Как при сновидениях и положено, времена совмещались – то ли настоящее с прошедшим, то ли (что скорее всего) прошедшее с исчезающим настоящим.
И отец сказал из настоящего: “Саша, ты же умер?”
“А думаешь, ты не умрешь?” – засмеялся своим смехом Фадеев.
II
Лауреаты
Глава первая
1
Николай Фёдорович Погодин утверждал, что драматургия начинается с непорядка.
Изначальный арендатор дачи № 8, он жил на улице, носившей имя другого знаменитого советского драматурга – Константина Тренёва.
Тренёв, впрочем, знаменит был одной пьесой “Любовь Яровая” – в отличие от драматурга с дачи № 8, сочинившего десятки репертуарных пьес.
Уважаемый профессор (литературы, разумеется, ее же исследователь, к тому же поэт, наставник поэтов, критик и телеведущий), уже в XXI веке поселенный Литфондом в названную дачу, иронизировал, что по ночам ему мерещится человек с ружьем (“Человек с ружьем” – пьеса Погодина, где он впервые вывел на сценические подмостки Ленина, после чего был переведен в ранг классиков и получил двухэтажный коттедж в подмосковном писательском поселке).
Причину иронии нового жильца я, откровенно говоря, так и не понял.
Энергетика прежних жильцов, накопившись за десятилетия, въедается в стены дачи – и ни капитальными, ни тем более косметическими ремонтами ничего не изменишь – разве что более мощной личной энергетикой.
Это не сочиненный Погодиным человек с ружьем (а почему бы, кстати, не Ленину, стольким обязанному первому арендатору, явиться здесь эхом?) чудится новоселу, не солдат Иван Шадрин (имя этого персонажа), а сам драматург, призывая войти в не написанную пока никем пьесу о нашем поселке.
Поэт, живший на даче неподалеку, заметил, что “весь Шекспир, наверно, только в том, что запросто болтает с тенью Гамлет”.
Кто мешает нам искать диалога с тенями?
Здесь, на погодинской даче, разворачивался мировой сюжет, в котором драматург не признался – вернее, не решился признаться себе же самому.

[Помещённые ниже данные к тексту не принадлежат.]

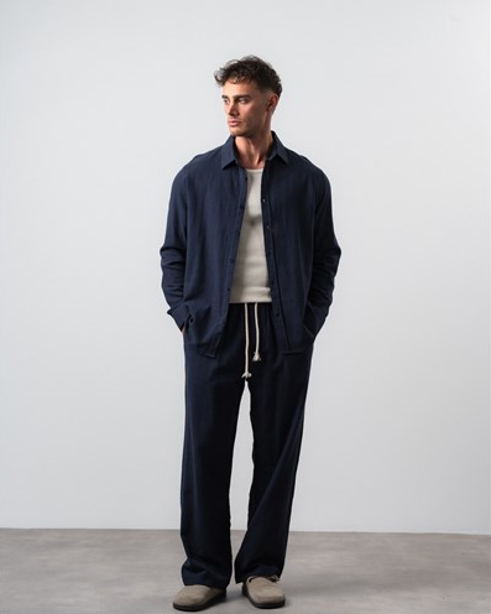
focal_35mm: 77
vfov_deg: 24.8
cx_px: 245
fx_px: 1392
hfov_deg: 20.0
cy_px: 262
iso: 100
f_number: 10
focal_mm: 67.6
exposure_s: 1/125
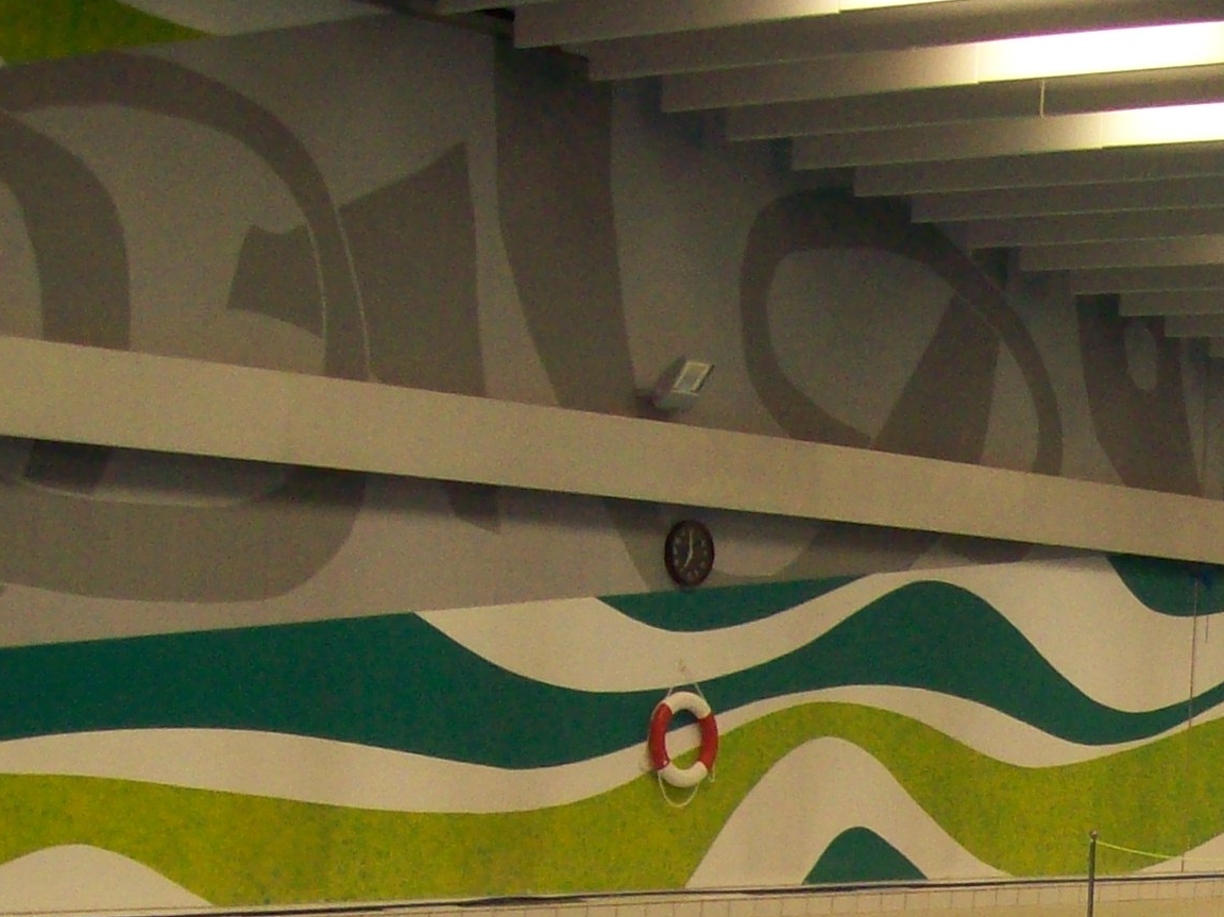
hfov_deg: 20.7
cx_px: 1414
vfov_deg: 16.0
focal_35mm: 89
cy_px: 1092
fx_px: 3146
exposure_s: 1/64
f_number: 2.7
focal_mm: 6
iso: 200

Сюжет, который он хотел бы считать для себя главным (может быть, итоговым), вытеснен сюжетом не придуманным, но опровергнувшим всю прежнюю успешность прожитой жизни.
Этот сюжет начинался здесь – продолжился, обретая губительный поворот, за океаном – и завершился, словно на сцене, в летний день на даче.
Своему литературному секретарю Погодин говорил, что едет в Америку за главной своей пьесой. Первый вариант был уже предложен им театру, не был отвергнут, но автора не удовлетворял. Ему требовалось непосредственное впечатление от Америки – и он выхлопотал себе право съездить туда туристом.